Dugaan itu juga diperkuat melalui tulisan Solahudin dalam bukunya The Roots of Terrorism in Indonesia: From Darul Islam to Jema'ah Islamiyah.

Dalam buku itu dia menjelaskan munculnya kelompok-kelompok Islam radikal di masa lalu. Pada salah satu bagian, diceritakan bahwa Parmanto adalah salah satu korban dari kelompok Darul Islam.

Darul Islam adalah organisasi bentukan Abdullah Sungkar dan Abu Bakar Ba'asyir. Pada November 1978, Darul Islam menggelar pertemuan besar di Jawa Tengah dan menetapkan Jawa Tengah sebagai pusat, karena kegiatan mereka di luar Jawa sudah terendus aparat.
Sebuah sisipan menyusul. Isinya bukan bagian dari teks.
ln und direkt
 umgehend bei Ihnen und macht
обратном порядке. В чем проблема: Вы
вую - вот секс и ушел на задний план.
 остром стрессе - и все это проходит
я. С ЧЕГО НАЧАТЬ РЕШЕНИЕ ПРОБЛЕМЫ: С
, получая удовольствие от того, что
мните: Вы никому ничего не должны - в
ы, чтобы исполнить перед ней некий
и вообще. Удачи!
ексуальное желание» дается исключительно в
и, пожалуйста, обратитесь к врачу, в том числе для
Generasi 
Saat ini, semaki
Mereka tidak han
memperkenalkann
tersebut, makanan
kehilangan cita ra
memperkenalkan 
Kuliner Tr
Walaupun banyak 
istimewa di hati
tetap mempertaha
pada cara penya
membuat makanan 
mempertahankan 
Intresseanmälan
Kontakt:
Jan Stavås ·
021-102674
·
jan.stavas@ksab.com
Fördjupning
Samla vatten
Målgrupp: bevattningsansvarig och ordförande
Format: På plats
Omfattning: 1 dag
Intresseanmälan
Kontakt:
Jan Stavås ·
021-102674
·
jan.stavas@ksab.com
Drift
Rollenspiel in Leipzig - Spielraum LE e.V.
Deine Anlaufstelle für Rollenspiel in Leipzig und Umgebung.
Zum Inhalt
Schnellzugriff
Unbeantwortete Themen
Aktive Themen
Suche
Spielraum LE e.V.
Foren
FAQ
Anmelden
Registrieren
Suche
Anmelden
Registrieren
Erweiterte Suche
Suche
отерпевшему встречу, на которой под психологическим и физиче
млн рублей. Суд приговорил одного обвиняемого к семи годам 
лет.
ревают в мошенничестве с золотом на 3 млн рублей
Namun Jawa rupanya juga bukan tempat aman bagi kelompok mereka. Bahkan Sungkar ditangkap di Jombang pada 10 November 1978 dan disusul dengan penangkapan Ba'asyir sepekan kemudian.

Penangkapan ini membuat para pengikutnya marah dan ingin membalas. Sasaran mereka adalah Parmanto yang dianggap membocorkan informasi. Ada empat orang yang disebut melakukan pembunuhan.

"Target mereka adalah Parmanto, dosen UNS yang membocorkan informasi kepada aparat keamanan. Januari 1979, Hasan Bauw, Warman, Farid Ghozali dan Abdullah Umar membunuh Parmanto di rumahnya," tulis Solahudin.

Tak lama kemudian, aparat menembak mati Farid Ghozali dan menangkap anggota mereka lainnya, Abdul Kadir Baraja. Warman menduga Hasan Bauw berkhianat hingga aparat berhasil menembak dan menangkap rekannya.

Setelah melapor kepada pimpinannya yang bernama Ahmad Husein, Warman diperintahkan untuk mengeksekusi Hasan Bauw. Tak lama kemudian Warman ditangkap aparat.

Lalu disusul pula dengan penangkapan Abdullah Umar dan beberapa anggota kelompok lainnya. Mereka dikirim ke dalam penjara yang sama dengan Sungkar dan Ba'asyir.